The Security cube has one measure, SFAccess. Each record in the Security Facts table contains one combination of a user and a customer. If the user is allowed to view the associated customer, the SFAccess field contains a 1. When you create the Security cube, you need to configure the SFAccess measure to be aggregated as a Max aggregation type. This configuration means that Analysis Services can verify a user's permissions to access any dimension member at an intermediate level of the Customers dimension; just as in a leaf level, if SFAccess is 1, the user has access. Because the SFAccess measure is aggregated, only the intermediate dimension members that have descendants with non-zero values will be non-zero themselves.
I tested this solution by using the FoodMart 2000 database. I created a new cube called Security, which included data from the FoodMart 2000 Customers dimension and my new dimension, Users. After I processed the Security cube in Analysis Manager, I created a virtual cube called Secure Sales. This virtual cube included the original FoodMart Sales cube and my new Security cube. The virtual cube included all the dimensions and measures of the Sales cube, the new Users dimension, and the Security cube's SFAccess measure. Before saving the virtual cube in the Analysis Manager Cube Editor, I changed the properties of the Users dimension and the SFAccess measure so that, in both, the Visibility property was FALSE. This value prevents users from seeing the security information when they browse the Secure Sales cube.

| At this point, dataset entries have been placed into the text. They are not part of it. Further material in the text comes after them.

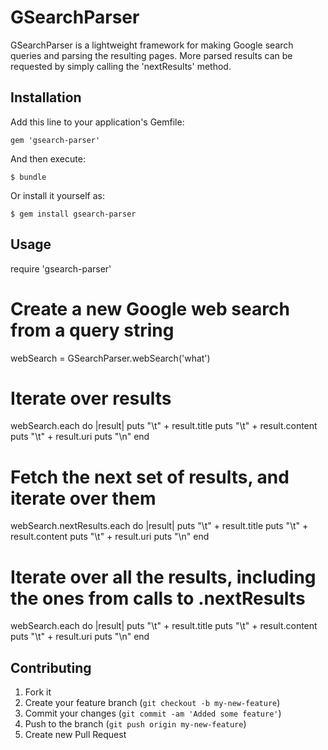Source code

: # GSearchParser

GSearchParser is a lightweight framework for making Google search queries and parsing the resulting pages. More parsed results can be requested by simply calling the 'nextResults' method.

## Installation

Add this line to your application's Gemfile:

    gem 'gsearch-parser'

And then execute:

    $ bundle

Or install it yourself as:

    $ gem install gsearch-parser

## Usage

  require 'gsearch-parser'

  # Create a new Google web search from a query string
  webSearch = GSearchParser.webSearch('what')

  # Iterate over results
  webSearch.each do |result|
    puts "\t" + result.title
    puts "\t" + result.content
    puts "\t" + result.uri
    puts "\n"
  end

  # Fetch the next set of results, and iterate over them
  webSearch.nextResults.each do |result|
    puts "\t" + result.title
    puts "\t" + result.content
    puts "\t" + result.uri
    puts "\n"
  end

  # Iterate over all the results, including the ones from calls to .nextResults
  webSearch.each do |result|
    puts "\t" + result.title
    puts "\t" + result.content
    puts "\t" + result.uri
    puts "\n"
  end

## Contributing

1. Fork it
2. Create your feature branch (`git checkout -b my-new-feature`)
3. Commit your changes (`git commit -am 'Added some feature'`)
4. Push to the branch (`git push origin my-new-feature`)
5. Create new Pull Request
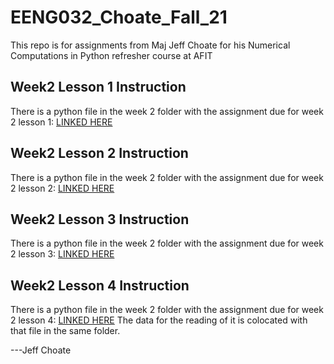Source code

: # EENG032_Choate_Fall_21
This repo is for assignments from Maj Jeff Choate for his Numerical Computations in Python refresher course at AFIT

## Week2 Lesson 1 Instruction
There is a python file in the week 2 folder with the assignment due for week 2 lesson 1:
[LINKED HERE](Week%202/wk2_HW_Wk2_Lesson1_Choate.py)

## Week2 Lesson 2 Instruction
There is a python file in the week 2 folder with the assignment due for week 2 lesson 2:
[LINKED HERE](Week%202/wk2_HW_Wk2_Lesson_2.py)

## Week2 Lesson 3 Instruction
There is a python file in the week 2 folder with the assignment due for week 2 lesson 3:
[LINKED HERE](Week%202/wk2_HW_Wk2_Lesson_3.py)

## Week2 Lesson 4 Instruction
There is a python file in the week 2 folder with the assignment due for week 2 lesson 4:
[LINKED HERE](Week%202/wk2_HW_Wk2_Lesson_4.py)  The data for the reading of it is colocated with that file in the same folder.

---Jeff Choate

After I processed the Secure Sales cube, I used Analysis Manager to create a new security role. You can create a new role by right-clicking the database that contains the cube you want to secure and selecting Manage Roles. In the Manage Roles window, I created a new role called Secure Customer. On the Membership tab of the Create a Cube Role window, I added the usernames I wanted to have access. In my test, I included the test username RussWhitney and my usual login, rwhitney. Then, on the Dimensions tab, I found the Customers dimension and changed the Rule field from Unrestricted to Custom. This change let me click the ellipses (...) button to open the Custom Dimension Security window, where I selected the Advanced tab to enter an MDX expression for the Allowed Members. I used the expression
FILTER( [Customers]
.[NAME].Members,
( STRTOTUPLE( MID( USERNAME, INSTR(1,
USERNAME, "\") + 1, 128 ) ), [SFAccess] ) = 1 )

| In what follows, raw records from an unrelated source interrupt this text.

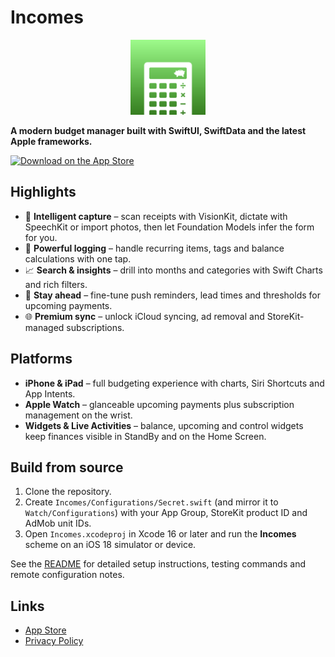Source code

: # Incomes

<p align="center">
  <img src="../../Incomes/Resources/Assets.xcassets/AppIcon.appiconset/AppIcon.png" width="120" alt="Incomes app icon" />
</p>

**A modern budget manager built with SwiftUI, SwiftData and the latest Apple frameworks.**

[![Download on the App Store](https://linkmaker.itunes.apple.com/assets/shared/badges/en-us/appstore-lrg.svg)](https://apps.apple.com/app/id1584472982)

## Highlights

- 📸 **Intelligent capture** – scan receipts with VisionKit, dictate with SpeechKit or import photos, then let Foundation Models infer the form for you.
- 🧮 **Powerful logging** – handle recurring items, tags and balance calculations with one tap.
- 📈 **Search & insights** – drill into months and categories with Swift Charts and rich filters.
- 🔔 **Stay ahead** – fine-tune push reminders, lead times and thresholds for upcoming payments.
- 🌐 **Premium sync** – unlock iCloud syncing, ad removal and StoreKit-managed subscriptions.

## Platforms

- **iPhone & iPad** – full budgeting experience with charts, Siri Shortcuts and App Intents.
- **Apple Watch** – glanceable upcoming payments plus subscription management on the wrist.
- **Widgets & Live Activities** – balance, upcoming and control widgets keep finances visible in StandBy and on the Home Screen.

## Build from source

1. Clone the repository.
2. Create `Incomes/Configurations/Secret.swift` (and mirror it to `Watch/Configurations`) with your App Group, StoreKit product ID and AdMob unit IDs.
3. Open `Incomes.xcodeproj` in Xcode 16 or later and run the **Incomes** scheme on an iOS 18 simulator or device.

See the [README](../../README.md) for detailed setup instructions, testing commands and remote configuration notes.

## Links

- [App Store](https://apps.apple.com/app/id1584472982)
- [Privacy Policy](privacy.html)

which filters out the customers for whom SFAccess isn't 1 for the currently logged-in user. I used the STRTOTUPLE() function to convert a string expression to a member—in this case, the member in the Users dimension that corresponds to the current USERNAME. Notice that I used a couple of VBScript functions—MID() and INSTR()—to determine the latter half of the USERNAME. Remember that USERNAME typically returns a string in the form DOMAIN\USER. The names in the Users dimension include only the second half of this string, so I removed the DOMAIN\ from this formula.